Texte extrait:
====
Des bénévoles donnent donnent des cours à des migrants venus d'Afghanistan
De nombreuses municipalités organisées en réseaux mettent en place des politiques destinées à améliorer les conditions de vie des migrants en situation de vulnérabilité. Loic Venance / AFP

Les événements à la frontière biélorusse illustrent une nouvelle fois à quel point l’agenda des États européens sur les migrations reste guidé par des considérations sécuritaires. À contre-courant des politiques nationales, des municipalités s’efforcent, dans la mesure de leurs moyens et de leurs compétences, à développer une autre approche des migrations.

En septembre 2021, 73 maires du monde entier, de Marseille à Los Angeles, de Freetown à Mannheim, ont signé une déclaration commune affirmant que leurs villes se tiendraient prêtes à accueillir des réfugiés afghans. Le 21 octobre, le Parlement Global des Maires s’est réuni à Palerme pour discuter des migrations climatiques. Ces événements récents reflètent une tendance de fond observable partout dans le monde.

En Europe, mais aussi en Amérique du Nord et Latine, des municipalités mettent en place des politiques destinées à améliorer les conditions de vie des migrants en situation de vulnérabilité. Elles le font d’abord pour des raisons pragmatiques : on ne peut laisser dans la rue des populations sans droit, ne serait-ce que pour des raisons sanitaires, humanitaires ou de sécurité. Aux États-Unis, 12 millions de sans-papiers habitent et travaillent dans le pays sans aucun droit. En Europe, ils seraient entre 3 et 4 millions à vivre dans la marginalité. Elles le font ensuite pour faciliter à long terme une intégration dans le tissu social et économique local en favorisant l’accès au logement, à l’emploi ou encore en déconstruisant les préjugés sur l’immigration.
====
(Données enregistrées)
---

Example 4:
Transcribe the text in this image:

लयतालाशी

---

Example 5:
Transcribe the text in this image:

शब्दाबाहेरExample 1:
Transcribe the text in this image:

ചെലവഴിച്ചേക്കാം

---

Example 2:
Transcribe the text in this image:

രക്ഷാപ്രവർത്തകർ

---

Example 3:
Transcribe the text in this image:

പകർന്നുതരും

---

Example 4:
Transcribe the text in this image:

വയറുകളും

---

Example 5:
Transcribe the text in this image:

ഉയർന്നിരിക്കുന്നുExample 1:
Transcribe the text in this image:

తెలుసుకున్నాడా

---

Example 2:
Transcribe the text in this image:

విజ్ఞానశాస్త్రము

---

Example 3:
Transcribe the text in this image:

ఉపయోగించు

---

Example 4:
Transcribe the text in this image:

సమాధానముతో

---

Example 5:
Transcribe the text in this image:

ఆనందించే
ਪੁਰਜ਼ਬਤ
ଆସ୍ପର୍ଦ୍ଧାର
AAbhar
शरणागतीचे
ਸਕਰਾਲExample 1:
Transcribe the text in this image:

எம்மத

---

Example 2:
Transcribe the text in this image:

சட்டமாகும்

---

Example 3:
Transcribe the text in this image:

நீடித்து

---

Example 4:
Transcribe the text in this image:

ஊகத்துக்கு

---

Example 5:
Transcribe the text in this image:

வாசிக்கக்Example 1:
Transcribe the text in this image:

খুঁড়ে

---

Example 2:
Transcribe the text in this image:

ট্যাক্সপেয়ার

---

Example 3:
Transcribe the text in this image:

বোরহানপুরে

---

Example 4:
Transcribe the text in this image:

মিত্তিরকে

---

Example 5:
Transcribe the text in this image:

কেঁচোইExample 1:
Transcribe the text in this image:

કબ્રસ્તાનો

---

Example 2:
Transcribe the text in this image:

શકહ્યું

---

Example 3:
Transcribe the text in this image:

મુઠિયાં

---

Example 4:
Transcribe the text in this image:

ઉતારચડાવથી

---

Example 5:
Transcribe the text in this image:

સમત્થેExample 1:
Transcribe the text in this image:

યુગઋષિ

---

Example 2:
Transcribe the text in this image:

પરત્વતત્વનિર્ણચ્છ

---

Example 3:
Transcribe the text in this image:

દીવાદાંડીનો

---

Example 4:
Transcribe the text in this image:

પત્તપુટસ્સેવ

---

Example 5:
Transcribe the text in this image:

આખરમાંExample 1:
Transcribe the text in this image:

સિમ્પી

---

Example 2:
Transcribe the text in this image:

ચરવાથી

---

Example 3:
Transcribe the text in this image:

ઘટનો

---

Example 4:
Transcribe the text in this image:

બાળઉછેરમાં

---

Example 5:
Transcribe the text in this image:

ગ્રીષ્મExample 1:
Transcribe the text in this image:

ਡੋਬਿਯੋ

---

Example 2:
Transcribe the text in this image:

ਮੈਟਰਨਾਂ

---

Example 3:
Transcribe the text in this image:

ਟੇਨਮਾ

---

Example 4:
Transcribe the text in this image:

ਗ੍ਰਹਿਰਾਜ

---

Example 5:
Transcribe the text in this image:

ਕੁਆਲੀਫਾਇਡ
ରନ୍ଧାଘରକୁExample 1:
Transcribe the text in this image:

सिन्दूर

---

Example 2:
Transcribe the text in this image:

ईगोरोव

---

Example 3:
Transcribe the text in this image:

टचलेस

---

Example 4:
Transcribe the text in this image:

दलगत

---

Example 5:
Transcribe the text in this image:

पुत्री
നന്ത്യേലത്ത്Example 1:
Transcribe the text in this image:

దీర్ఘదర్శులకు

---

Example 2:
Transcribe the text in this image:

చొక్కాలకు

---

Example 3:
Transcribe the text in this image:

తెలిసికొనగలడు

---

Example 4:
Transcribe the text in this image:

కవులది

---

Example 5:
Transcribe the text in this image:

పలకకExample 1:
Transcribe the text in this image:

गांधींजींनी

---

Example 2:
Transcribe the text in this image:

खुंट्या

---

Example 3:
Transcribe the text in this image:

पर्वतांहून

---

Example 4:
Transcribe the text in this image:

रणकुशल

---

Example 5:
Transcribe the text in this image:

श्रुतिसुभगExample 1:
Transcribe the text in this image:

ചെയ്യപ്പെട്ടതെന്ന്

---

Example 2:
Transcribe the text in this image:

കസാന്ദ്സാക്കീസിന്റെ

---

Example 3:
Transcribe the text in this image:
====
Consignes de travail:
1: Citez fidèlement le passage du texte sur l'accueil des migrants par les villes qui s'ouvre sur les mots contenant « Des bénévoles donnent » et se clôt sur « approche des migrations. ».
2: Répondez aux questions suivantes à partir du texte sur l'accueil des migrants par les villes.
(a) Combien de maires ont signé la déclaration commune de septembre 2021 ?
(b) Dans quelle ville le Parlement Global des Maires s'est-il réuni le 21 octobre ?
(c) Combien de sans-papiers vivent aux États-Unis d'après le texte ?
Les enregistrements ne servent pas à ce travail.

Réponses dans l'ordre:
1:
Des bénévoles donnent donnent des cours à des migrants venus d'Afghanistan
De nombreuses municipalités organisées en réseaux mettent en place des politiques destinées à améliorer les conditions de vie des migrants en situation de vulnérabilité. Loic Venance / AFP

Les événements à la frontière biélorusse illustrent une nouvelle fois à quel point l’agenda des États européens sur les migrations reste guidé par des considérations sécuritaires. À contre-courant des politiques nationales, des municipalités s’efforcent, dans la mesure de leurs moyens et de leurs compétences, à développer une autre approche des migrations.

2:
(a) 73 maires.
(b) À Palerme.
(c) 12 millions.